Zoom Call Shouldn’t be literal
There was a time, not long ago and not long enough, when I understood privacy to be a reasonable expectation of daily life. I used to think a door meant something. You shut it, and the world stayed on its side while you handled yours. Quiet. Dignity. A man and his thoughts getting to the end of a sentence.
That was before Captain and Morgan took an interest in governance.
Captain and Morgan, identical in their commitment to knowing everything, have established a monitoring protocol in this house that I can only describe as comprehensive. When nature calls, they draw lots. The winner arrives first, confirms I am present and intact, and withdraws to file a report. The interval before backup arrives runs approximately ten seconds. I have timed it. It is always ten seconds.
A man adjusts. What I have not fully reconciled is the professional dimension.

There was a Zoom call this week. A prospective client. The kind of conversation where you are careful with your words and your background and the general impression that a competent adult lives and works here. Measured words. Calm tone. A reasonable adult in a reasonable room . . . right up until Morgan found us.
He came in like he always does, a little bounce in his step, then stopped cold when he heard voices coming out of the desk. He put his paws up, leaned in, and studied the screen like it owed him money.
You could see the gears turn. Not fast, but steady. “Who are these people?! Why are they flat? Can they be herded?”
I could hear him thinking. I always can.
“What in the actual … how did they get IN there? Are they small or just far away? What do they smell like.”
He turned. Captain was in the doorway.
“Brother. Brother come look at THIS.”
Captain entered with the measured pace of someone summoned to render an expert opinion. He assessed the screen. He assessed Morgan. He looked back at the screen with the expression of a man who absolutely has an answer and is simply choosing the right moment to share it.

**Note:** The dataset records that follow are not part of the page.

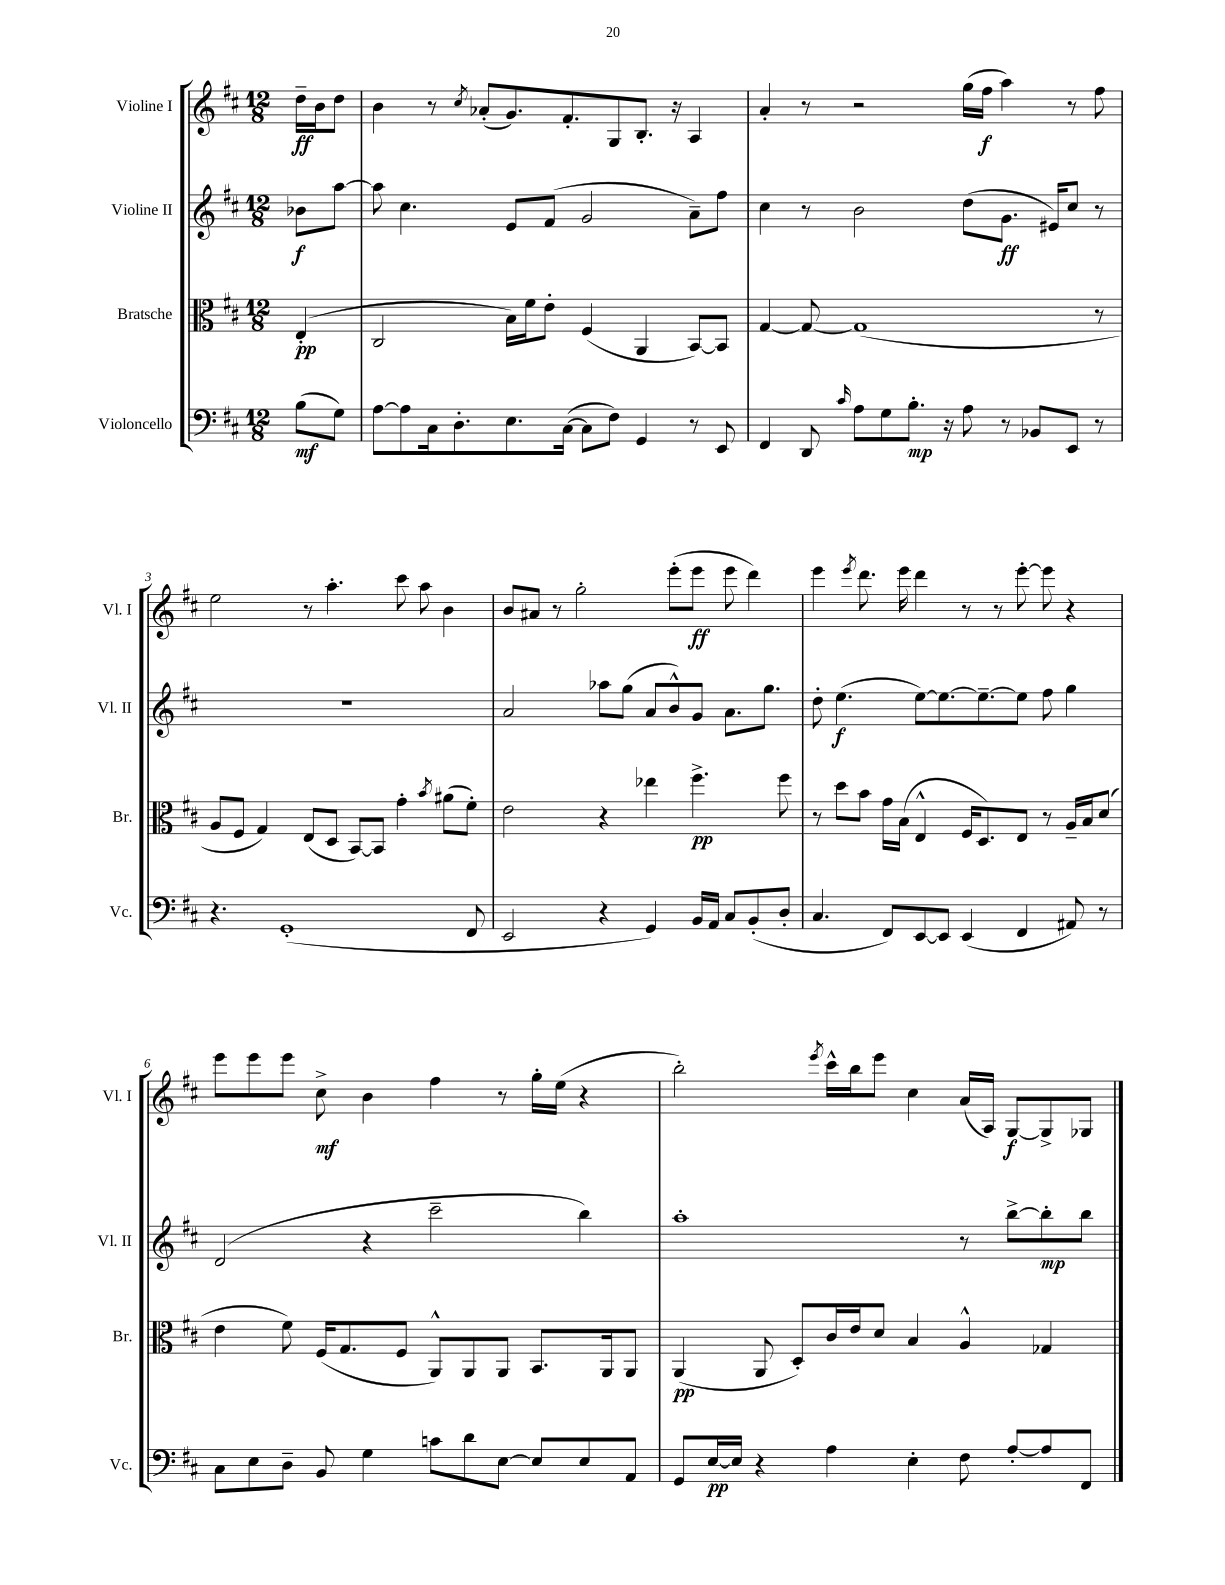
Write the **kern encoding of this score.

**kern	**kern	**kern	**kern
*staff4	*staff3	*staff2	*staff1
*clefF4	*clefC3	*clefG2	*clefG2
*k[f#c#]	*k[f#c#]	*k[f#c#]	*k[f#c#]
*M12/8	*M12/8	*M12/8	*M12/8
(8B	(4E'	8b-	16dd~
.	.	.	16b
8G)	.	[8aa	8dd
=	=	=	=
[8A	2C#	8aa]	4b
8A]	.	4.cc#	.
16C#	.	.	8r
8.D'	.	.	.
.	.	.	8qcc#
.	.	.	(8a-'
8.E	16B)	8e	8.g)
.	16f#	.	.
.	8e'	(8f#	.
([16C#	.	.	8.f#'
8C#]	(4F#	2g	.
8F#)	.	.	8G
4GG	4AA	.	8.B'
.	.	.	16r
8r	[8BB)	8a~)	4A
8EE	8BB]	8ff#	.
=	=	=	=
4FF#	[4G	4cc#	4a'
8DD	8G_	8r	8r
16qqc#	.	.	.
8A	(1G]	2b	2r
8G	.	.	.
8.B'	.	.	.
16r	.	.	.
8A	.	(8dd	(16gg
.	.	.	16ff#
8r	.	8.g	4aa)
8BB-	.	.	.
.	.	16e#)	.
8EE	.	8cc#	8r
8r	8r	8r	8ff#
=	=	=	=
4.r	8A	1.r	2ee
.	8F#	.	.
.	4G)	.	.
(1GG'	.	.	.
.	(8E	.	8r
.	8D	.	4.aa'
.	[8BB)	.	.
.	8BB]	.	.
.	4g'	.	8ccc#
.	.	.	8aa
.	8qb	.	.
.	(8a#	.	4b
8FF#	8f#')	.	.
=	=	=	=
2EE	2e	2a	8b
.	.	.	8a#
.	.	.	8r
.	.	.	2gg'
4r	4r	8aa-	.
.	.	(8gg	.
4GG)	4ee-	8a	.
.	.	8b^^)	(8eee'
16BB	4.ff#^	8g	8eee
16AA	.	.	.
8C#	.	8.a	8eee
(8BB'	.	.	4ddd)
.	.	8.gg	.
8D'	8ff#	.	.
=	=	=	=
4.C#	8r	8dd'	4eee
.	8dd	(4.ee	.
.	.	.	8qeee
.	8b	.	8.ddd
8FF#)	16g	.	.
.	(16B	.	16eee
[8EE	4E^^	[8ee)	4ddd
8EE]	.	8.ee_	.
(4EE	16F#	.	8r
.	8.D)	8.ee~_	.
.	.	.	8r
4FF#	8E	8ee]	[8eee'
.	8r	8ff#	8eee]
8AA#)	16A~	4gg	4r
.	16B	.	.
8r	(8d	.	.
=	=	=	=
8C#	4e	(2d	8eee
8E	.	.	8eee
8D~	8f#)	.	8eee
8BB	(16F#	.	8cc#^
.	8.G	.	.
4G	.	4r	4b
.	8F#	.	.
8c	8AA^^)	2ccc#~	4ff#
8d	8AA	.	.
[8E	8AA	.	8r
8E]	8.BB	.	16gg'
.	.	.	(16ee
8E	.	4bb)	4r
.	16AA	.	.
8AA	8AA	.	.
=	=	=	=
8GG	(4AA	1aa'	2bb')
[16E	.	.	.
16E]	.	.	.
4r	8AA	.	.
.	8D')	.	.
.	.	.	8qeee
4A	16c#	.	16ccc#^^
.	16e	.	16bb
.	8d	.	8eee
4E'	4B	.	4cc#
8F#	4A^^	8r	(16a
.	.	.	16A)
[8A'	.	[8bb^	[8G
8A]	4G-	8bb']	8G^]
8FF#	.	8bb	8G-
==	==	==	==
*-	*-	*-	*-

He did not have an answer.
Morgan didn’t need one. The confidence was enough. Two large dogs and one man trying to talk about deliverables while the committee inspected the witnesses. The call drifted. You could feel it slide.
I smiled. Said something polite. Closed the door.
Captain has recently learned to operate door handles. He has not mastered the physics, which means he doesn’t open doors so much as commit to them. Full-shoulder declaration. No ambiguity about intent. The door opened. They returned with the energy of people who had been deliberately excluded from something important, which in their assessment they had been.
The admonishment that followed functions less as correction than accelerant. I have learned this. I delivered it anyway. Morgan located the soggy bunny. The good one. The favorite. He brought it to the screen with the gravity of a diplomat presenting credentials. The small confused humans inside the rectangle, he had concluded, might want to play. It was an act of pure generosity. It landed in the wreckage of a conversation that was no longer recoverable.
The treats and extra chewies that might have been earned that afternoon exist now only as a ghost of commerce. A could-have-been.
I did not notice Winston leave.
That is always how it goes with Winston. He reads a room the way old men read weather — not by looking directly at it but by feeling the pressure change. When the Boyz committed fully to the investigation, Winston rose from his spot, assessed the situation with the eyes of someone who has seen this film before, and quietly removed himself from the study.
Not out of disapproval. Winston enjoys a good show as much as anyone.
But Winston understands that when chaos files its paperwork, a gentleman’s retreat is a business decision. He knew how this one ended. He always does.
I watched him go and felt something I can only describe as envy.
The door, by that point, was already open.